March 27 - April 3, 1 9 9 7
[Cashing in on Tiananmen]

Cashing in on Tiananmen

Part 3 - Coming to America

by Yvonne Abraham

The TV cameras had protected the students for a long time: Deng would hardly have put up with such a flagrant challenge to his authority for six whole weeks had the world's media not been in China to cover Gorbachev. Nor, for that matter, would the students have been so bold. The protests were a testament to the power of the Western press.

That power wasn't lost on Chinese students in America. During the spring of 1989, hundreds of Boston's Chinese students and expatriates converged on a three-story house in Newton, part of the Walker Center for Ecumenical Exchange. The Walker Center had long been a haven for political exiles from all over the globe, including China. In 1989, the center provided phones and a fax machine so that Chinese expatriates living in Boston could keep in touch with friends and relatives, sending them Western newspaper reports on the protests, and, later, updates on the crackdown. It was one of the few ways those in China received news of the student dissidents' fates, which Deng's government was unwilling to make public. It became a kind of command central, a remote outpost of the movement, itself the subject of several national news reports.

It was here, at the Walker Center, that Tiananmen Square protester and former Beijing University biology student Shen Tong first arrived on June 11, 1989. The first of the students to come to America (others had fled first to Hong Kong or Paris), he emerged publicly on June 30, at his own press conference. The place was jammed.

At that first press conference, Shen was a shy youth who spoke halting English. Now he is a supremely confident, articulate, and, above all, media-savvy man of 28. He has exchanged biology for a PhD in political science at Boston University. He also heads the Democracy for China Fund (DCF), which he says is a full-time job, too.

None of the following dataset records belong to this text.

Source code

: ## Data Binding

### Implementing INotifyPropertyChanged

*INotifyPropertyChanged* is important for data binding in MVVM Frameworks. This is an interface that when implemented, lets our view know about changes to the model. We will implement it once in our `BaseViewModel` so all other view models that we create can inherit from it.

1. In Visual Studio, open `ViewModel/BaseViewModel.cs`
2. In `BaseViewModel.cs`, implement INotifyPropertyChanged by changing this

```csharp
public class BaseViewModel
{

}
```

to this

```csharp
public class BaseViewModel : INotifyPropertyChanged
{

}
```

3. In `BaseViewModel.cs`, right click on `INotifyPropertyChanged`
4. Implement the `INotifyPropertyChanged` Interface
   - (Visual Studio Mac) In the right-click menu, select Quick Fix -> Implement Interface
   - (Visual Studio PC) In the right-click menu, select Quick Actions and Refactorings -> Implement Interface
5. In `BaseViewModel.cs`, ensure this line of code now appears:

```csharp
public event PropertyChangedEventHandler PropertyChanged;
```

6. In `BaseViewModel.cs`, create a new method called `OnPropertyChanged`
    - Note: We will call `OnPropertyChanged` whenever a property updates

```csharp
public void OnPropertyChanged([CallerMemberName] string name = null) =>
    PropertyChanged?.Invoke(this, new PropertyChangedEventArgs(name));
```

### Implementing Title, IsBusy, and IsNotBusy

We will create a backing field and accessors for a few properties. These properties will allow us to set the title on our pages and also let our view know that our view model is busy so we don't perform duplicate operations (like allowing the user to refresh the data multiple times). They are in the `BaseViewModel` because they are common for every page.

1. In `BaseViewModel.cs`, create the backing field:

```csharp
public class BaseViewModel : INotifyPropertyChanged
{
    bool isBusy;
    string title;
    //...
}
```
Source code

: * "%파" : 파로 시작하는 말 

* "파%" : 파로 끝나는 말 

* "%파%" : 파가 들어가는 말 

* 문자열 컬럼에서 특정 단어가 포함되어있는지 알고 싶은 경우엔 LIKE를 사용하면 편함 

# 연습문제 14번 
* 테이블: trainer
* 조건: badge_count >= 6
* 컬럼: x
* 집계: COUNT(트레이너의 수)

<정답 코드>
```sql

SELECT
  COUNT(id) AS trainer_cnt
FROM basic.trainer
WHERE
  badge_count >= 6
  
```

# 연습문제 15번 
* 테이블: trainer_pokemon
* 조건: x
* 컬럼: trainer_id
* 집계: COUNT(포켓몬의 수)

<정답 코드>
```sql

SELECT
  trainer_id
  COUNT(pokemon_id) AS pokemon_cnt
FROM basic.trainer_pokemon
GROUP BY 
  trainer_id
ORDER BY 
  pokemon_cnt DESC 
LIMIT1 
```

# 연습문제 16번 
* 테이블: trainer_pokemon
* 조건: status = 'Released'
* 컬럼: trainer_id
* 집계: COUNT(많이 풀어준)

So, he says, he sleeps little. "I follow the words of Napoleon," says Shen. "Anyone who sleeps more than four hours a night is a fool."

Sitting in Harvard's noisy Greenhouse Coffee Shop, remembering that press conference, Shen is struck most by the efficiency of the media machine. "There was a huge turnout," he says. "Reporters were flying to Newton from all over the country. The impact of that -- of how established the media response was -- was very important for me."

Indeed, Shen's first public appearance demonstrated that even the students in the square, with their banners in English and their "of-the-people-by-the-people-for-the-people" soundbites, had underestimated the power of the media. Shen's future would be transformed by that power.

But at his first press conference, it was busy transforming his past. "We are taking great precautions about everything because he's very high on the most-wanted list," Gordon Shultz, executive director of the Walker Center, told the Globe, which described Shen as "one of the three major student leaders" of the movement. In fact, as Shen says today, "I was a small potato." Nor was he on the Chinese government's most-wanted list; he had come to America on a student visa. Already, the spin had begun.

"Today I am in mourning for all the Chinese people," Shen said, reading from a statement in English. He told the enormous press corps that he had been on Changan Avenue, where the worst violence took place, in the early hours of June 4, and that he had seen the soldiers killing people all around him. He wiped tears from his eyes. The Globe reported that he "projected charisma."

At one point, Shen turned his back to the television cameras to show off his T-shirt. "This is the Statue of Liberty," he said. "And this says `Democracy,' and this says `Freedom.' " He had crossed from closed society to media circus, and he was learning fast.

A month after Shen Tong's press conference, Wu'er Kaixi arrived at the Walker Center. Charismatic, telegenic, and number two on China's most-wanted list, Wu'er was one of the most famous people on earth. He had escaped first to Hong Kong, then spent several weeks in Paris, and had finally come to Boston. Wu'er was a star of the movement even before he left China. Once here, he was in constant demand. Rival Chinese student groups in Chicago fought over who would have him appear at their meetings. And then there were the social engagements: he spent one of his first weekends in Massachusetts on the Kennedy compound in Hyannis. He was so busy that first week that he stood up Mayor Raymond Flynn for breakfast.

Meanwhile, Li Lu (who was traveling on business and did not return calls by deadline) had fled the country and wound up in Manhattan. Chai Ling (who declined to be interviewed for this article) settled temporarily in Paris before coming to America in the spring of 1990.

In China, each of these students was one among many. In America, they were suddenly thrust, not just into an alien culture, but way up into its highest reaches. They'd gone from hunger strikes to banquets in their honor, most of them in the space of six months.

The most famous students were presented with a bewildering array of options, besieged with requests to appear on television, to speak at political rallies, to have their lives made into books and movies. They were also offered places at American universities -- Chai at Princeton, Li at Columbia, Wu'er at Harvard, and Shen at Brandeis. They were called on to brief Congress on the situation in China, and to make speeches at colleges and churches. They joined the speaking circuit, where they garnered thousands of dollars in fees to tell the American public about China, and the movement, and what it was like to be heroes.